*** DATA SHOWN ***

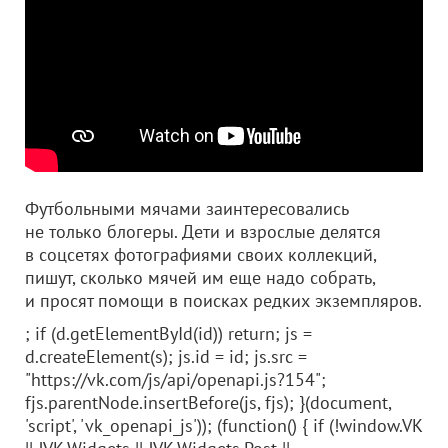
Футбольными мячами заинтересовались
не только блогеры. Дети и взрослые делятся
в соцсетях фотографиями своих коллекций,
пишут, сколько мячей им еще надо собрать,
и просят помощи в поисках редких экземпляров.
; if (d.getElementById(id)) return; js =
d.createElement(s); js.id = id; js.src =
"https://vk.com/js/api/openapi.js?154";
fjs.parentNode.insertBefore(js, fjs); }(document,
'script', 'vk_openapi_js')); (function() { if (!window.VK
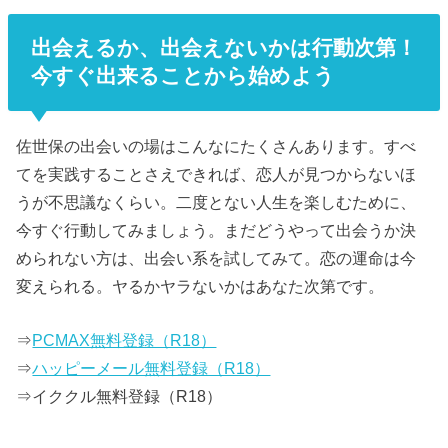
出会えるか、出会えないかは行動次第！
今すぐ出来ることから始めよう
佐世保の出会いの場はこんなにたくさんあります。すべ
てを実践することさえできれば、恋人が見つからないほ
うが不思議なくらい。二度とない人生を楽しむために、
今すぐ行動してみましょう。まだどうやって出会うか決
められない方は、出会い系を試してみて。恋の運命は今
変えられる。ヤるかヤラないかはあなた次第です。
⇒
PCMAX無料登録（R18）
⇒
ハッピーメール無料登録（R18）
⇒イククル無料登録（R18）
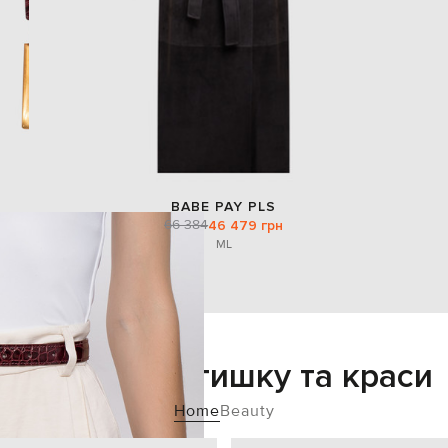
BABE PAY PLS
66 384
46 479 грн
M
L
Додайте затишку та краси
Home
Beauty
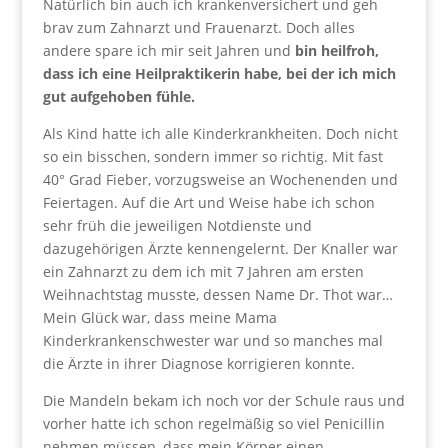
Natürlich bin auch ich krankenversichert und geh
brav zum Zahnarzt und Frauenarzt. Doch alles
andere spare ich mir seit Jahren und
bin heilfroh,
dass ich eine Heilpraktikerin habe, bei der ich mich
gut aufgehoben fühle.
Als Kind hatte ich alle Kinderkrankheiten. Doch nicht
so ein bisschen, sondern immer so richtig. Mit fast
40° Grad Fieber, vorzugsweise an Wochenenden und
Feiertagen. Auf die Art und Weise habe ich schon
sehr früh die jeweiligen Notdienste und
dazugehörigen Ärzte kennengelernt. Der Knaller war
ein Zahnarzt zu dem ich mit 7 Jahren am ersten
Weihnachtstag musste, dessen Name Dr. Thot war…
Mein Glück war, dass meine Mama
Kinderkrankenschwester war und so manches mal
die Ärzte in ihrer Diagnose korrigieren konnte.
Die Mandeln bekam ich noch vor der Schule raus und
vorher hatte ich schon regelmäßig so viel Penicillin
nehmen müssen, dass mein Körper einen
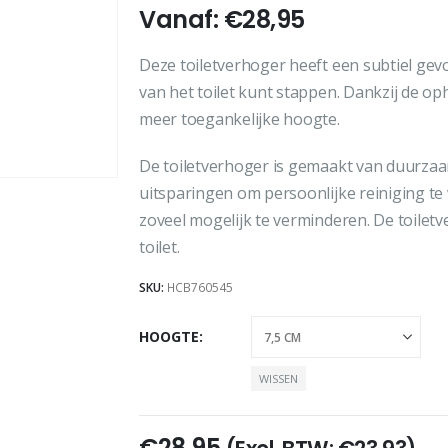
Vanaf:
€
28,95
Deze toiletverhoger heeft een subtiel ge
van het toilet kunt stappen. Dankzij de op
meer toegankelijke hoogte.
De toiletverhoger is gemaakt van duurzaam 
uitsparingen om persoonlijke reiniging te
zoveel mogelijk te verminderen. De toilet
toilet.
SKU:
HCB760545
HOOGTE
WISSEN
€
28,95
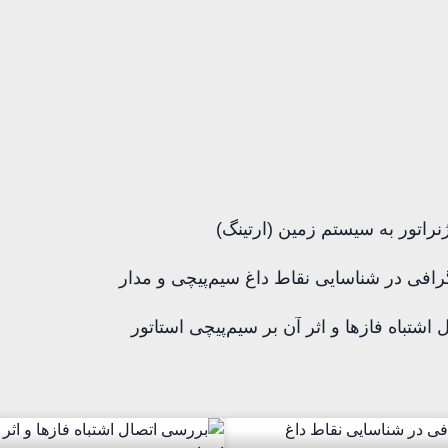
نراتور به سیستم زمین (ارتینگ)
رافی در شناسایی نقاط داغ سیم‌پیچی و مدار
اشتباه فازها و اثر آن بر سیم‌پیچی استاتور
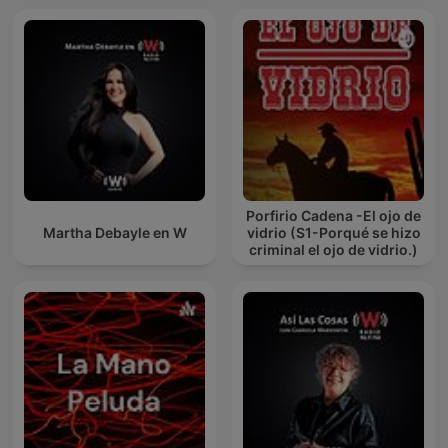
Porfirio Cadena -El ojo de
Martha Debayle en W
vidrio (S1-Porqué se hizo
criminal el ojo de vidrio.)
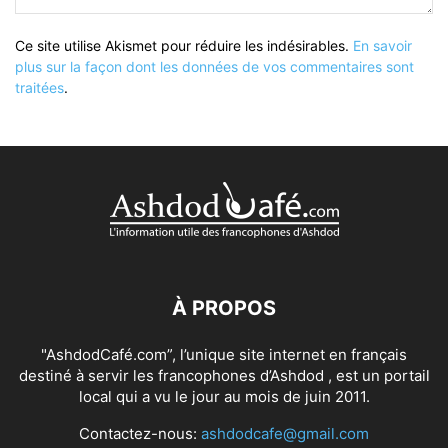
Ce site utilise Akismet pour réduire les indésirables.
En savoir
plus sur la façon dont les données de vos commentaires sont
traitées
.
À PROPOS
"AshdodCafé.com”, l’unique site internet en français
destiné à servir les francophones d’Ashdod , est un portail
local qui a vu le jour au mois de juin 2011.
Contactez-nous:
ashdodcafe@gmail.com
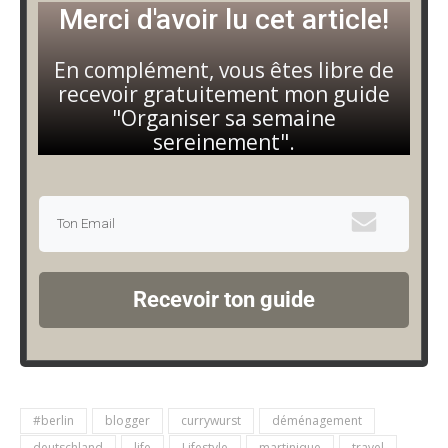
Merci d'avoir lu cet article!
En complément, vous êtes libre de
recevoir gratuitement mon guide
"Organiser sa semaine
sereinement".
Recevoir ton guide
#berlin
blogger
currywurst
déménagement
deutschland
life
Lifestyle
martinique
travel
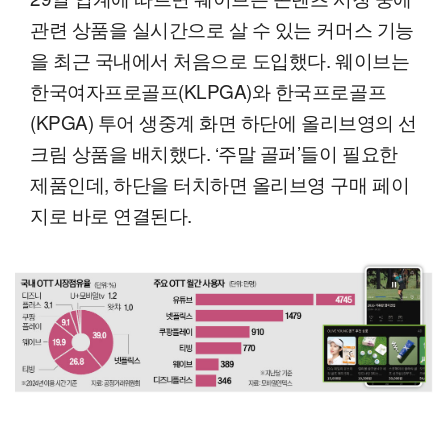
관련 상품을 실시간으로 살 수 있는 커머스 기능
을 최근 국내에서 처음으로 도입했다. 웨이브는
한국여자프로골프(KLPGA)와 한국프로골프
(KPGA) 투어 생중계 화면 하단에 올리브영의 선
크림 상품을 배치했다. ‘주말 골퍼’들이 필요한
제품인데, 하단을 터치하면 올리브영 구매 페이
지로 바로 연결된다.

*** End of DATA SHOWN ***

THE TASK> Please write out the text of every entry above with the word "guide" swapped for "livret" and everything else left unchanged. Omit the pictures from your answer.

ANSWER TO THE PROBLEM>
Футбольными мячами заинтересовались
не только блогеры. Дети и взрослые делятся
в соцсетях фотографиями своих коллекций,
пишут, сколько мячей им еще надо собрать,
и просят помощи в поисках редких экземпляров.
; if (d.getElementById(id)) return; js =
d.createElement(s); js.id = id; js.src =
"https://vk.com/js/api/openapi.js?154";
fjs.parentNode.insertBefore(js, fjs); }(document,
'script', 'vk_openapi_js')); (function() { if (!window.VK
出会えるか、出会えないかは行動次第！
今すぐ出来ることから始めよう
佐世保の出会いの場はこんなにたくさんあります。すべ
てを実践することさえできれば、恋人が見つからないほ
うが不思議なくらい。二度とない人生を楽しむために、
今すぐ行動してみましょう。まだどうやって出会うか決
められない方は、出会い系を試してみて。恋の運命は今
変えられる。ヤるかヤラないかはあなた次第です。
⇒
PCMAX無料登録（R18）
⇒
ハッピーメール無料登録（R18）
⇒イククル無料登録（R18）
BABE PAY PLS
66 384
46 479 грн
M
L
Додайте затишку та краси
Home
Beauty
Natürlich bin auch ich krankenversichert und geh
brav zum Zahnarzt und Frauenarzt. Doch alles
andere spare ich mir seit Jahren und
bin heilfroh,
dass ich eine Heilpraktikerin habe, bei der ich mich
gut aufgehoben fühle.
Als Kind hatte ich alle Kinderkrankheiten. Doch nicht
so ein bisschen, sondern immer so richtig. Mit fast
40° Grad Fieber, vorzugsweise an Wochenenden und
Feiertagen. Auf die Art und Weise habe ich schon
sehr früh die jeweiligen Notdienste und
dazugehörigen Ärzte kennengelernt. Der Knaller war
ein Zahnarzt zu dem ich mit 7 Jahren am ersten
Weihnachtstag musste, dessen Name Dr. Thot war…
Mein Glück war, dass meine Mama
Kinderkrankenschwester war und so manches mal
die Ärzte in ihrer Diagnose korrigieren konnte.
Die Mandeln bekam ich noch vor der Schule raus und
vorher hatte ich schon regelmäßig so viel Penicillin
nehmen müssen, dass mein Körper einen
Vanaf:
€
28,95
Deze toiletverhoger heeft een subtiel ge
van het toilet kunt stappen. Dankzij de op
meer toegankelijke hoogte.
De toiletverhoger is gemaakt van duurzaam 
uitsparingen om persoonlijke reiniging te
zoveel mogelijk te verminderen. De toilet
toilet.
SKU:
HCB760545
HOOGTE
WISSEN
€
28,95
نراتور به سیستم زمین (ارتینگ)
رافی در شناسایی نقاط داغ سیم‌پیچی و مدار
اشتباه فازها و اثر آن بر سیم‌پیچی استاتور
Porfirio Cadena -El ojo de
Martha Debayle en W
vidrio (S1-Porqué se hizo
criminal el ojo de vidrio.)
Ce site utilise Akismet pour réduire les indésirables.
En savoir
plus sur la façon dont les données de vos commentaires sont
traitées
.
À PROPOS
"AshdodCafé.com”, l’unique site internet en français
destiné à servir les francophones d’Ashdod , est un portail
local qui a vu le jour au mois de juin 2011.
Contactez-nous:
ashdodcafe@gmail.com
Merci d'avoir lu cet article!
En complément, vous êtes libre de
recevoir gratuitement mon livret
"Organiser sa semaine
sereinement".
Recevoir ton livret
#berlin
blogger
currywurst
déménagement
deutschland
life
Lifestyle
martinique
travel
관련 상품을 실시간으로 살 수 있는 커머스 기능
을 최근 국내에서 처음으로 도입했다. 웨이브는
한국여자프로골프(KLPGA)와 한국프로골프
(KPGA) 투어 생중계 화면 하단에 올리브영의 선
크림 상품을 배치했다. ‘주말 골퍼’들이 필요한
제품인데, 하단을 터치하면 올리브영 구매 페이
지로 바로 연결된다.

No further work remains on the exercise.